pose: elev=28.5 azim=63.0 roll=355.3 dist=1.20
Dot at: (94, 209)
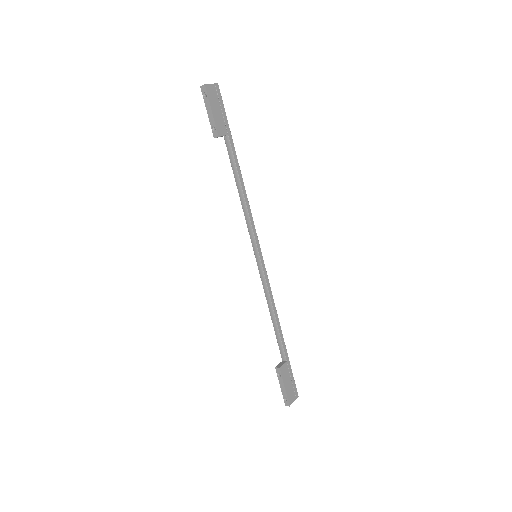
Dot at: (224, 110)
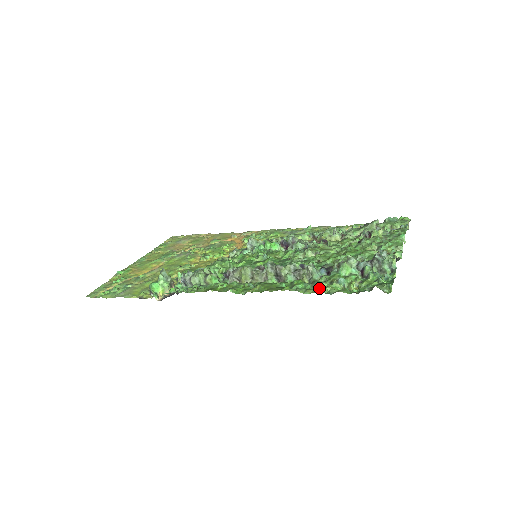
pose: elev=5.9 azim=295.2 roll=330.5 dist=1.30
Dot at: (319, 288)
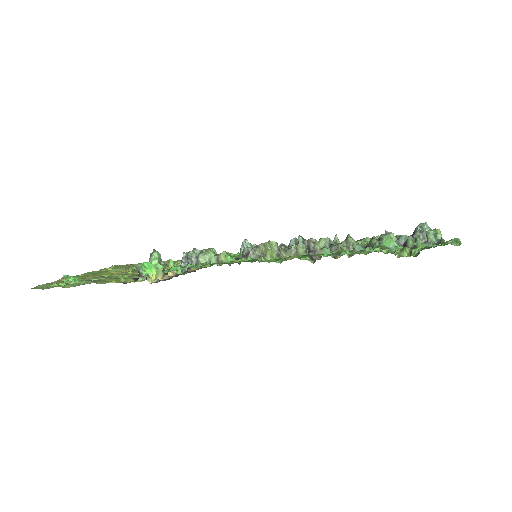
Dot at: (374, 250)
◆ ◆ ◆ ◆ ◆
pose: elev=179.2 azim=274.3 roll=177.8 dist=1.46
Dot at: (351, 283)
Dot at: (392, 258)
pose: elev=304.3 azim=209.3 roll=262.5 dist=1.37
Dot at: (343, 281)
◆ ◆ ◆ ◆ ◆
Problem to work on -
Lay out the lines starting at the one containing "pose: elev=304.3 azim=209.3" and ending at the one containing "Dot at: (343, 281)" as a JSON list of strings, one string per line and no blank lines.

Result for this task -
[
  "pose: elev=304.3 azim=209.3 roll=262.5 dist=1.37",
  "Dot at: (343, 281)"
]